Cette gouvernance inclut également un sous-comité dédié aux infrastructures, qui planifie les besoins logistiques, énergétiques et portuaires induits par la nouvelle filière. Parmi les entités mobilisées : l’Agence marocaine pour l’énergie durable (Masen), l’Office national de l’électricité et de l’eau potable (ONEE), et l’Agence nationale des ports (ANP), chacune chargée d’anticiper les adaptations nécessaires à leurs secteurs.

Une dynamique d’ouverture

Au-delà du consortium principal, cinq autres investisseurs ont été présélectionnés dans le cadre de l’Offre Maroc. Le comité a profité de cette réunion pour faire un point d’étape sur les négociations en cours avec ces acteurs internationaux. L’objectif du Royaume est clair : bâtir un écosystème robuste et compétitif de production d’hydrogène vert, ouvert à l’innovation mais structuré autour d’une planification rigoureuse.

Cette stratégie repose sur une logique de transparence contractuelle, de responsabilité environnementale et de rendement technique, afin de favoriser une montée en puissance progressive et maîtrisée de la filière.

Une vision continentale de la transition verte

Pour Karim Zidane, « le Maroc entend s’affirmer comme leader africain et acteur majeur dans le développement de l’hydrogène vert et des technologies durables ». Cette ambition n’est pas simplement verbale : elle s’appuie sur des contrats solides, une ingénierie juridique innovante, et une implication active des ministères stratégiques.

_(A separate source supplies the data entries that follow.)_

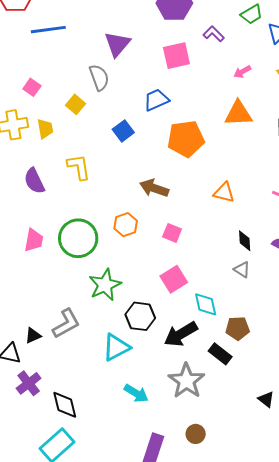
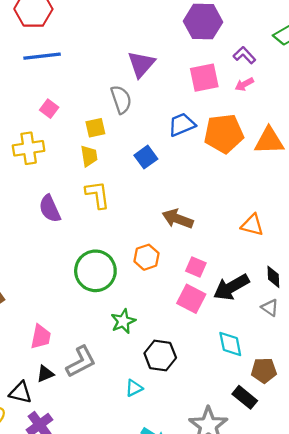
blue line: (48, 30) -> (42, 56), moved
pink arrow: (242, 72) -> (244, 84), moved
yellow square: (76, 104) -> (95, 128), turned 36
yellow trapezoid: (45, 129) -> (89, 156), moved
orange pentagon: (186, 139) -> (224, 134), moved
pink trapezoid: (34, 240) -> (41, 337), moved
pink square: (174, 279) -> (191, 299), moved, turned -32
green star: (105, 285) -> (123, 321), size x0.7
black arrow: (181, 334) -> (231, 287), moved
cyan triangle: (116, 347) -> (134, 388), size x0.6

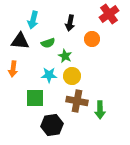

En se positionnant comme une plateforme d’exportation vers l’Europe tout en gardant une maîtrise locale des ressources et des technologies, le Maroc cherche à concilier impératifs climatiques et développement industriel. Le projet Chbika est l’illustration concrète de cette convergence.

Avec Chbika, le Maroc ne se contente pas de produire de l’hydrogène : il façonne une gouvernance industrielle où la technologie devient levier de souveraineté. Entre ambition diplomatique, rigueur logistique et engagement climatique, le Royaume trace les contours d’un leadership vert, inspiré et assumé.

A savoir

  • Le projet Chbika prévoit une capacité de production de plus de 1 million de tonnes d’hydrogène vert par an, utilisant des sources renouvelables locales comme le solaire et l’éolien.
  • L’investissement total estimé dépasse 15 milliards de dollars, répartis entre infrastructures de production, électrolyseurs, systèmes de transport et installations portuaires.
  • D’ici à 2035, le Maroc vise une part de 4 à 5 % du marché mondial de l’hydrogène vert, avec Chbika comme pierre angulaire de cette stratégie continentale.